Selain itu memang ada sejumlah ulama yang berpandangan meminta diruqyah itu MAKRUH, seperti pendapat Syaikhul Islam Ibnu Taimiyah dan mayoritas ulama Nejd, seperti Syaikh Muhammad bin Abdul Wahhâb dan murid² beliau, termasuk Syaikh Abdurrahman Nashir al-Barrak, yang memakruhkan istirqâ’ (meminta diruqyah).
Syaikh al-Barrak berkata :

الاسترقاء هو طلب الرقية من الغير، وسؤال الغير فيه ميل إلى المخلوق واحتياج إليه وقد دلت النصوص على أن من كمال التوحيد عدم سؤال الناس، وقد بايع النبي صلى الله عليه وسلم جماعة من أصحابه رضوان الله عليهم على أمور منها: ألا يسألوا الناس شيئاً… كما جاء في صحيح مسلم (1043)، وفي ذلك تحقيق استغناء العبد عن المخلوقين، فالاسترقاء تركه أولى…

Istirqâ adalah meminta orang lain utk meruqyahnya. Sedangkan meminta orang lain, di dalamnya terkandung penyandaran kpd makhluk dan butuh thd mereka. Sedangkan banyak Nash dalil yang menunjukkan bahwa termasuk kesempurnaan tauhid adalah tidak meminta kepada manusia.

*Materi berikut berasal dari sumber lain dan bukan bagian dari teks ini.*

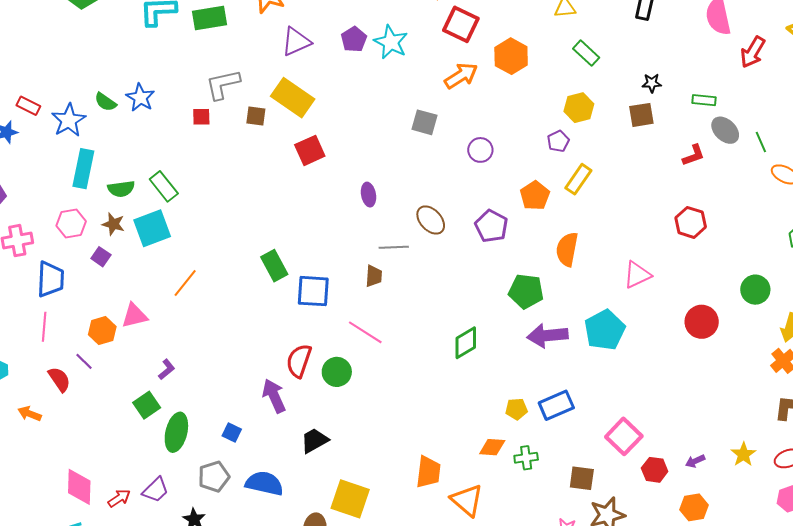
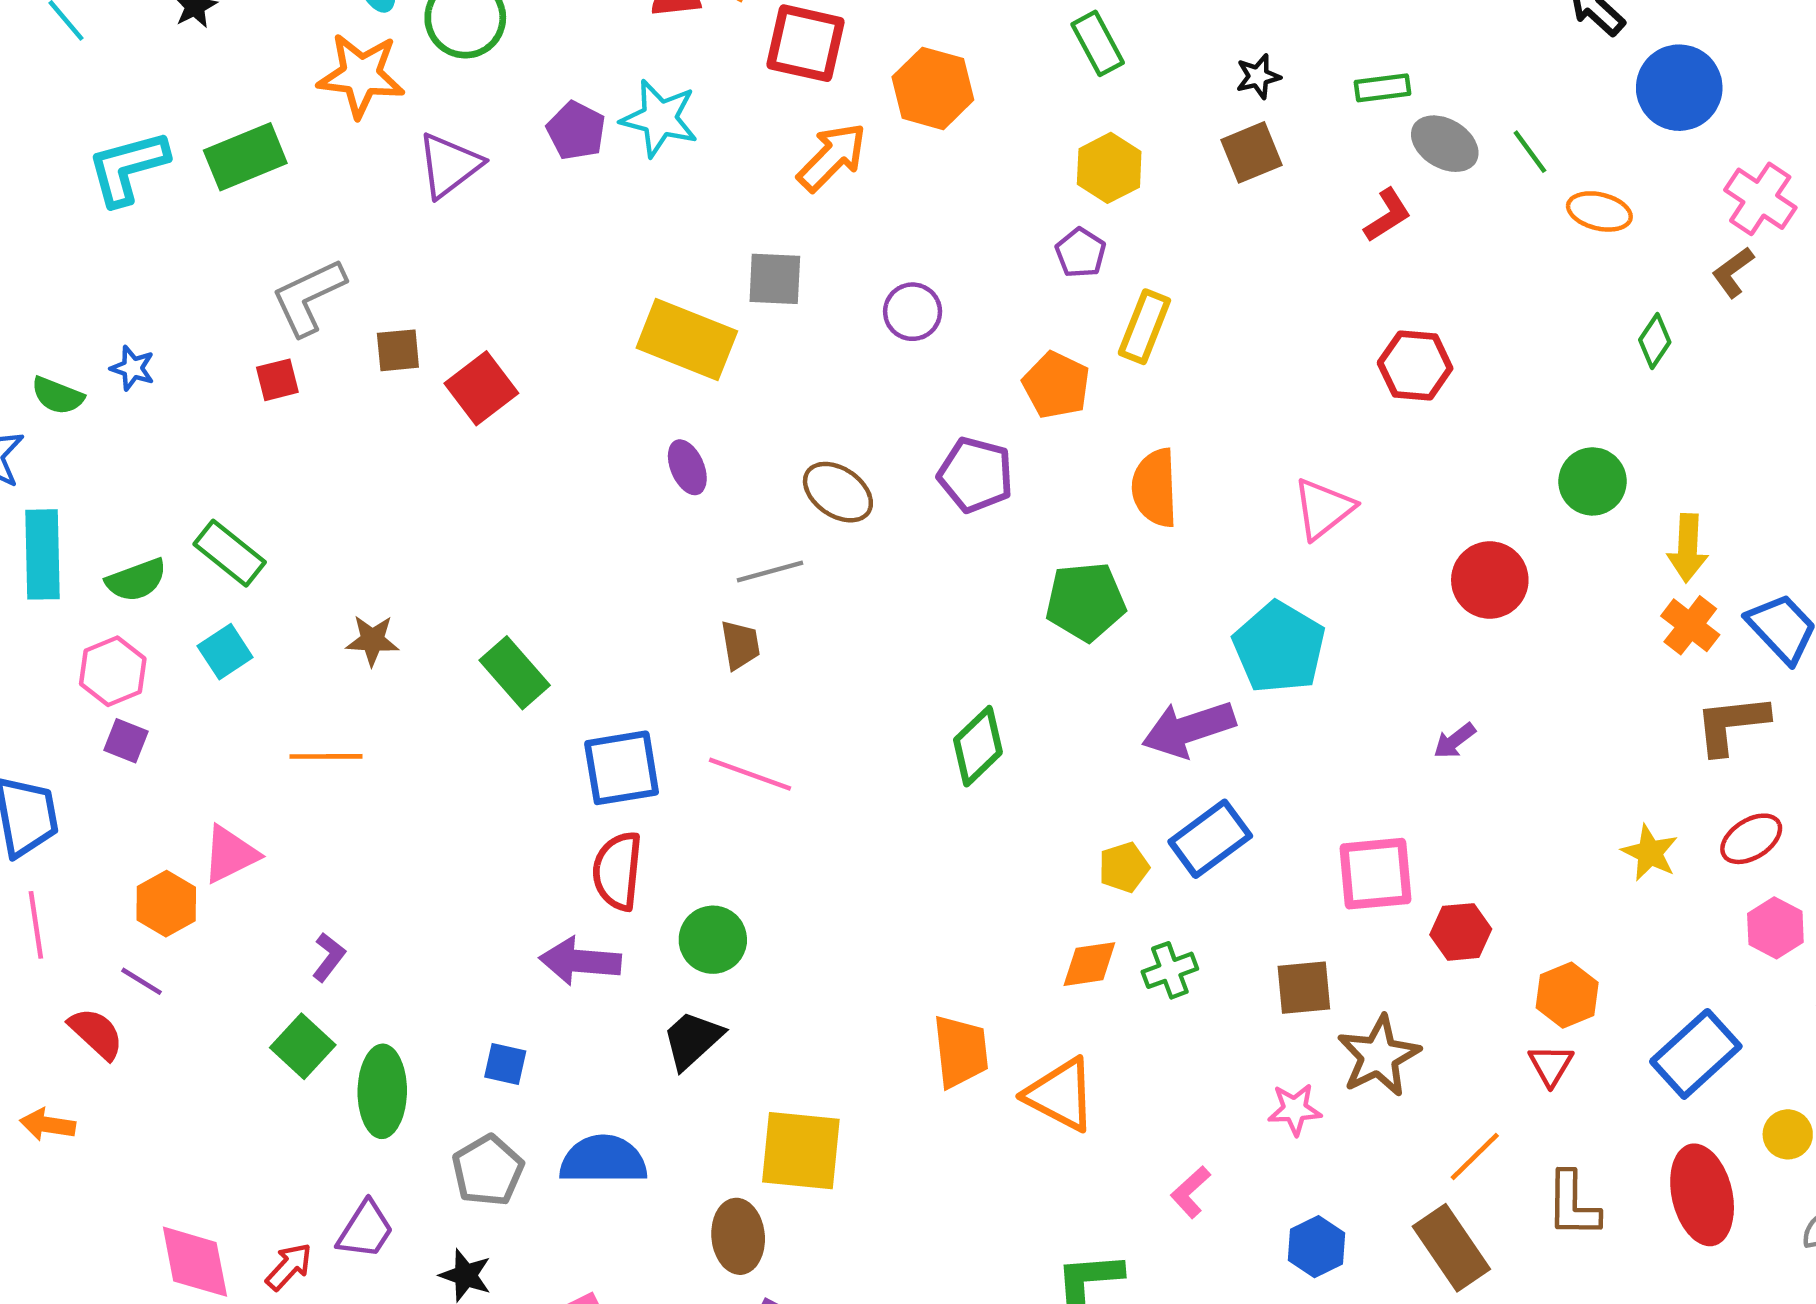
green rectangle: (586, 53) -> (1098, 43), turned 32
blue star: (140, 98) -> (133, 368), size x0.7
yellow rectangle: (293, 98) -> (687, 339), moved
red square: (310, 150) -> (481, 388), moved
pink hexagon: (71, 223) -> (113, 671), moved
brown star: (113, 224) -> (372, 640), moved
cyan square: (152, 228) -> (225, 652), size x0.6
orange line: (185, 283) -> (326, 756), turned 64
blue square: (313, 291) -> (622, 768), moved
purple arrow: (547, 335) -> (1189, 729), moved
green circle: (337, 372) -> (713, 940), moved
purple arrow: (274, 396) -> (580, 961), turned -48
pink square: (624, 436) -> (1376, 874), turned -36
purple arrow: (695, 461) -> (1454, 741), moved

Nabi pernah melakukan baiat dg sahabat beliau atas bbrp perkara diantaranya adalah tidak meminta kepada seorangpun sebagaimana terdapat dalam hadits Muslim no 1043. Di dalam hal ini, terdapat realisasi bentuk tidak butuhnya seorang hamba kepada makhluk. Karena itu meninggalkan istirqâ adalah lbh utama.

Dan larangan di situ yg dijelaskan Ibnu Taimiyah adalah larangan lil karõhah (makrûh), bukan larangan lit tahrîm (mengharamkan).